# Problem description:
Copy out, word for word, all the text in the data below. Leave out the pictures.

# Data to process:
****************

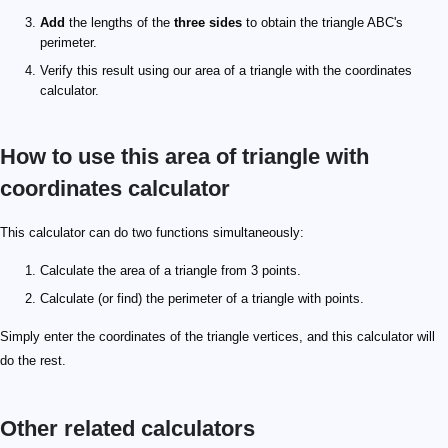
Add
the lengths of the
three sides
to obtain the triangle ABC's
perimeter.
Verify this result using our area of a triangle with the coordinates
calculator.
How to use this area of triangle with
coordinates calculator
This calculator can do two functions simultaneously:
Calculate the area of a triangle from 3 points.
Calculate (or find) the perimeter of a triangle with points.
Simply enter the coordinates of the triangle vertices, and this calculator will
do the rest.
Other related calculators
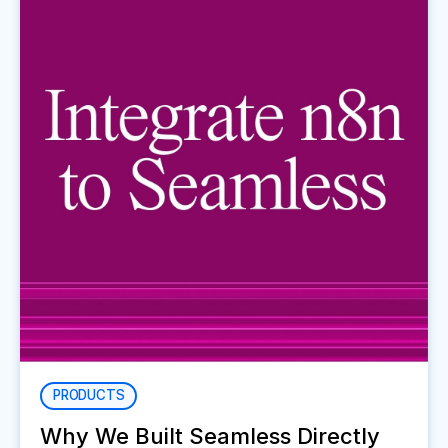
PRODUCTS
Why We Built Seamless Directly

****************

# Result for this exercise:
Add
the lengths of the
three sides
to obtain the triangle ABC's
perimeter.
Verify this result using our area of a triangle with the coordinates
calculator.
How to use this area of triangle with
coordinates calculator
This calculator can do two functions simultaneously:
Calculate the area of a triangle from 3 points.
Calculate (or find) the perimeter of a triangle with points.
Simply enter the coordinates of the triangle vertices, and this calculator will
do the rest.
Other related calculators
PRODUCTS
Why We Built Seamless Directly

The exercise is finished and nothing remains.